Californians can go to to find out where their county falls and what activities are allowable in each county.

Data and tools

A wide range of data and analysis guides California’s response to COVID-19. The state is making the data and its analytical tools available to researchers, scientists and the public at

Popular links include:

► The Statewide COVID-19 Dashboard

► The California COVID-19 Assessment Tool (CalCAT)

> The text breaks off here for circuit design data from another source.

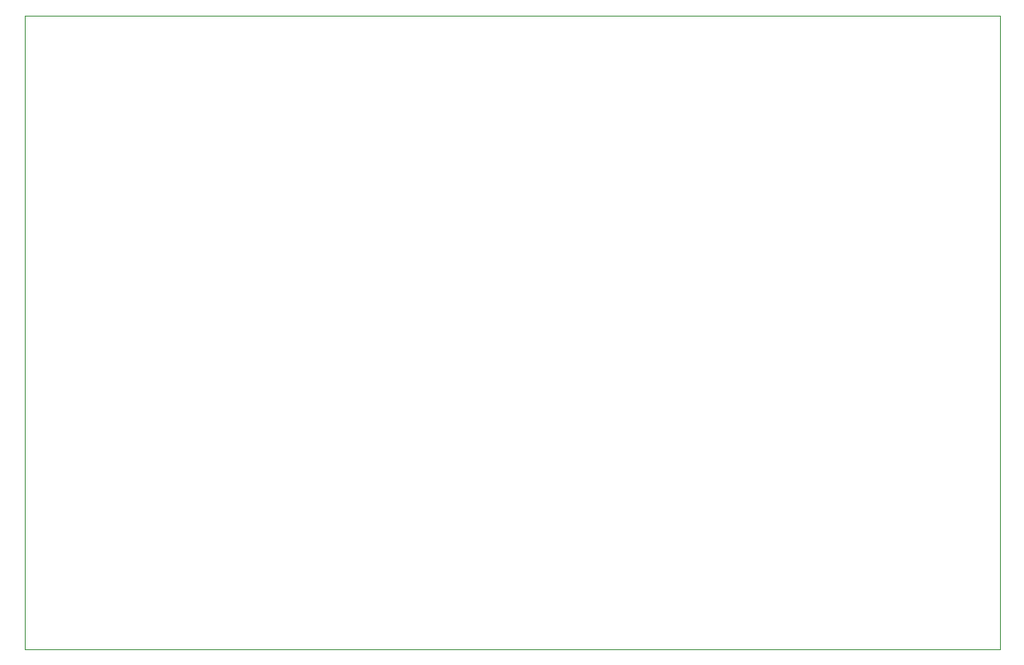
<source format=gbr>
%TF.GenerationSoftware,KiCad,Pcbnew,(5.1.10)-1*%
%TF.CreationDate,2022-02-13T15:12:39-05:00*%
%TF.ProjectId,dispenser,64697370-656e-4736-9572-2e6b69636164,rev?*%
%TF.SameCoordinates,Original*%
%TF.FileFunction,Profile,NP*%
%FSLAX46Y46*%
G04 Gerber Fmt 4.6, Leading zero omitted, Abs format (unit mm)*
G04 Created by KiCad (PCBNEW (5.1.10)-1) date 2022-02-13 15:12:39*
%MOMM*%
%LPD*%
G01*
G04 APERTURE LIST*
%TA.AperFunction,Profile*%
%ADD10C,0.050000*%
%TD*%
G04 APERTURE END LIST*
D10*
X81800000Y-58000000D02*
X181600000Y-58000000D01*
X81800000Y-122800000D02*
X81800000Y-58000000D01*
X181600000Y-122800000D02*
X81800000Y-122800000D01*
X181600000Y-58000000D02*
X181600000Y-122800000D01*
M02*

</source>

► State Cases and Deaths Associated with COVID-19 by Age Group

► COVID-19 Race & Ethnicity Data

► COVID-19 Hospital Data and Case Statistics

► View additional datasets at the California Open Data Portal (Including: Testing Data, PPE Logistics Data, Hospital Data, Homeless Impact and more)

Health care workers

As of Nov. 8, local health departments have reported 46,208 confirmed positive cases in health care workers and 209 deaths statewide.

Your actions save lives

Every person has a role to play. Protecting yourself and your family comes down to common sense:

► Staying home except for essential needs/activities following local and state public health guidelines when patronizing approved businesses. To the extent that such sectors are re-opened, Californians may leave their homes to work at, patronize, or otherwise engage with those businesses, establishments or activities.

► Practicing social distancing.

► Wearing a cloth face mask when out in public.

► Washing hands with soap and water for a minimum of 20 seconds.

► Avoiding touching eyes, nose or mouth with unwashed hands.

► Covering a cough or sneeze with your sleeve, or disposable tissue. Wash your hands afterward.

► Avoiding close contact with people who are sick.

► Staying away from work, school or other people if you become sick with respiratory symptoms like fever and cough.

► Answer the call if a contact tracer from the California COVID Team or your local health department tries to connect. Contact tracers will connect you to free, confidential testing and other resources, if needed.

► Following guidance from public health officials.